## Source passage
::::::
So Long, See You Tomorrow
5/19/2009
Today is the official launch date of the book. We'll see what happens. You never know.

Thanks, everybody, for writing to us. Soon, the Beautiful North artcards will be sailing to you. I'll try to fill the requests as long as I can, so drop me a line w/ your address. As always, the Urrealists promise not to sell your data to spammers, porn sites, or male enhancement marketers.

We are leaving for Kankakee. Hope to see some of you there, Tuesday and Wednesday nights. Oh no--I won't see who wins American Idol! (Go, Adam.) Then back here for Anderson's Books in Naperville Thursday. After that--crack of dawn--Denver. See some of you at The Tattered Cover on Tudesday next week.

The schedule should be posted here on the new website. Wish we could all go together. Maybe for the paperback tour--we'll get an old Greyhound bus and take 40 pals with us! Everybody blogging and Twittering.

I'll be looking for you....


Swag! Merch! Goodies!
5/16/2009
Pssst! You wanna get a present from us? Send us your mail (street address) and we'll ship you a teeny tiny bit of Into the Beautiful North memorabilia. The Twitter folks are already on it.

Hit "contact," above, send me an email w/ your data. I promise not to sell it to a porn spammer.


Here Comes the Flood
It's almost quiet around here this morning. Cinderella's off getting her Book Tour Hair done. I dreamed last night I dyed my hair black--Adam Lambert Fever? Oh, maybe the book tour jitters. I've put myself through book tour boot-camp with America's Top Personal Trainer, Nicki Anderson (TM, Patent Pending). My quads and my lats and my blatz and my shats are all stronger now.

And we've been preparing some merch and swag for fans--yes, there are copies of "The Magnificent Seven" for raffle. Yes, we are making a big stack of "Nayeli and Tacho's Drive-Time Playlist" of all the favorite songs of Tres Camarones and the main characters in the book. Yes, we have hand-fans made (if you've been in a tropical Mexican moviehouse, you'll recall these cardboard fans) with the logo of Tacho's "La Mano Caida" restaurant and internet cafe. We're having 500 post-cards made to give away and/or mail to fans. Thinkin' about t-shirts.
::::::
## Data excerpt
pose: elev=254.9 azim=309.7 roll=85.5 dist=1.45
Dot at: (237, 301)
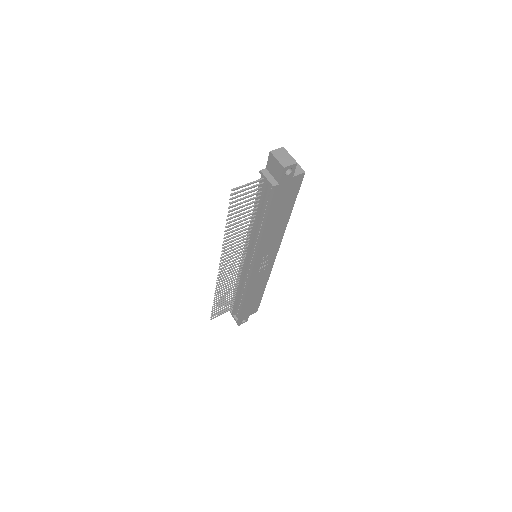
::::::
## Aim
Continue the book-tour blog posts from their final sentence, keeping their voice and subject.

## Response to the task
We're arranging for the tour to be a Twitter-fest: I'm hoping Cinderella and whatever Twitteroos present will keep up a running record of each gig--and we hope to use the twits to run some of the raffles. (It's the First Inaugural Tweet-Up Tour, for those of you who follow: never tried before. My small addition to the Twit alternative history being brought into the world 140 characters at a time.) Twitta Hatas don't "get it," but I always tell long-time fans of the blogs here that Twitter is a continuation of "The Wastelander's Notebooks," one of the most popular features of this website. I can't think of a better, more immediate way to peek into a writer's mind/soul/lunchbox. So, I guess, it's a way for us to whisper secrets, enjoy pillow-talk, laugh, share notebooks and journals. It's the phone call at midnight I might have made to you when we were 16--before we were respectable and married and too sleepy to play Leonard Cohen and Shawn Phillips songs over the phone.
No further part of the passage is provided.